Obama was attending three fundraisers in New York City, including an appearance on a Broadway stage with former president and fellow Democrat Bill Clinton, who last week seemed to muddle the Obama campaign's criticism of Romney's work as a private equity executive by praising Romney's business record.

Romney was scheduled at a private fundraiser in Portland, Oregon, before heading to raise money in Seattle, Washington. Both states are widely seen as sure wins for Obama in the November 6 election.

Romney's Portland visit is his third for a fundraiser this campaign season. Romney also will attend a fundraiser tonight at private residence near Seattle, a campaign official said.

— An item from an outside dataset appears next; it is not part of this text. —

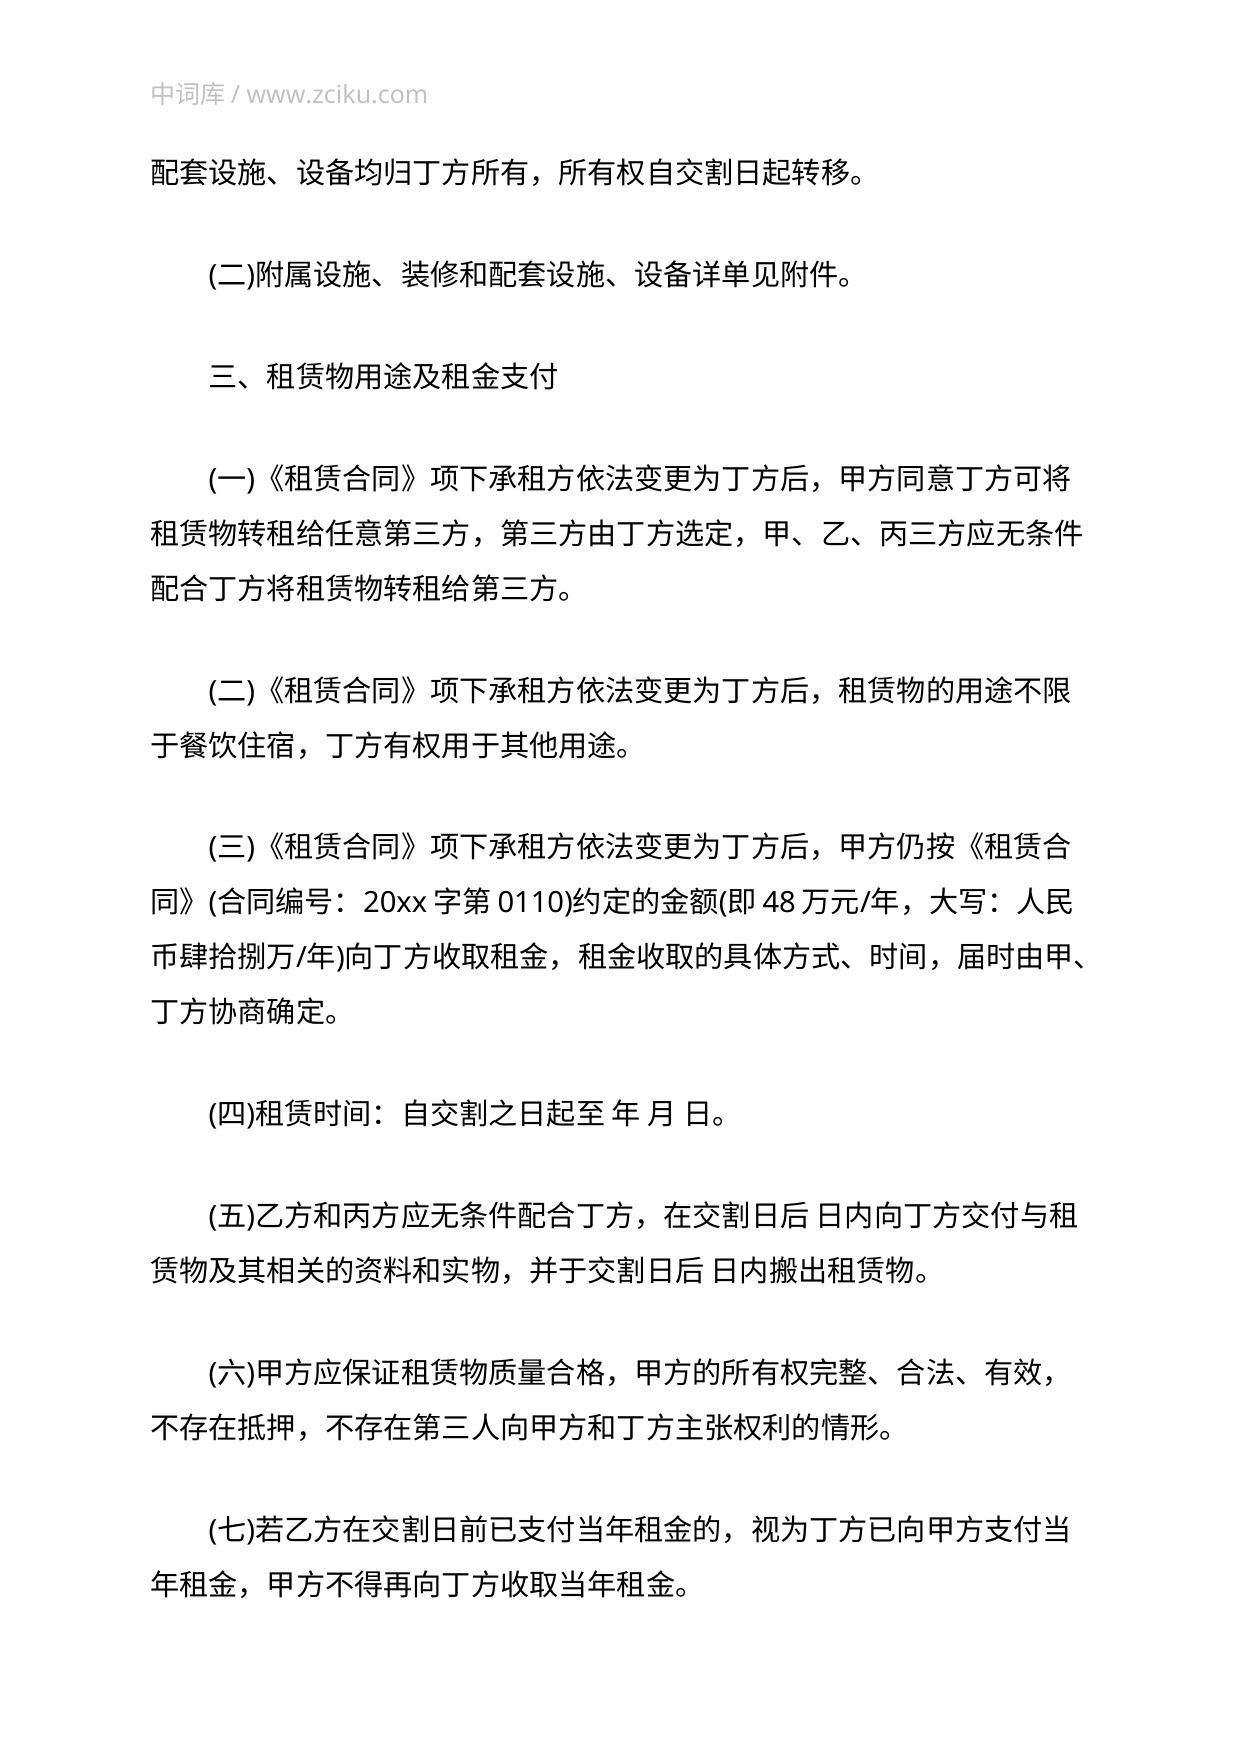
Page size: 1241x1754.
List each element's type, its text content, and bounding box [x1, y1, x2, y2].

In April, Obama and the Democrats saw their fundraising advantage over Romney narrow, as the former Massachusetts governor and the Republican National Committee raised $40.1 million. Obama and the Democratic National Committee pulled in $43.6 million, a decline from their March fundraising total.

As a sitting president, Obama is expected to continue to out-raise Romney, but Democrats remain leery of outside conservative groups that could nullify that advantage by spending hundreds of millions of dollars attacking Obama's record by Election Day.

In New York, Obama was due to appear at the home of hedge fund manager Marc Lasry, a sign that the president is continuing to court donations from Wall Street even as he accuses Romney of being an insensitive job-killer when he worked as a corporate takeover specialist. Tickets to the event were $40,000 each.

Obama then will address a gala at the Waldorf-Astoria hotel, and will end the evening at the New Amsterdam Theatre alongside Clinton and Broadway veterans including Patti LuPone and James Earl Jones.

Republicans have attacked Obama's coziness with the Hollywood and New York elite. The Romney campaign and the Republican National Committee pounced Friday when Anna Wintour, editor-in-chief of the fashion magazine Vogue, released a video inviting donors to buy raffle tickets for a chance to win a seat at an Obama fundraising dinner at the New York home of actress Sarah Jessica Parker.

This weekend, Parker, the "Sex and the City" actress, starred in the Obama campaign's first national television ad, aired during Sunday's MTV Music Awards.

The Republican National Committee released a video mocking Obama's famous friends and implicitly reminded voters about Friday's bleak jobs report that showed the economy added 69,000 jobs in May, the fewest in a year.

"Obama's focused on keeping his job," the Republican ad said. "But what about yours?"

Later this week, Obama will fly to Los Angeles for a fundraising dinner with gay and lesbian supporters. The evening will include a performance by the singer Pink.

Romney also is trading celebrity for campaign cash. The Republican is offering donors a chance to join Romney and "Celebrity Apprentice" host and property mogul Donald Trump for an upcoming dinner.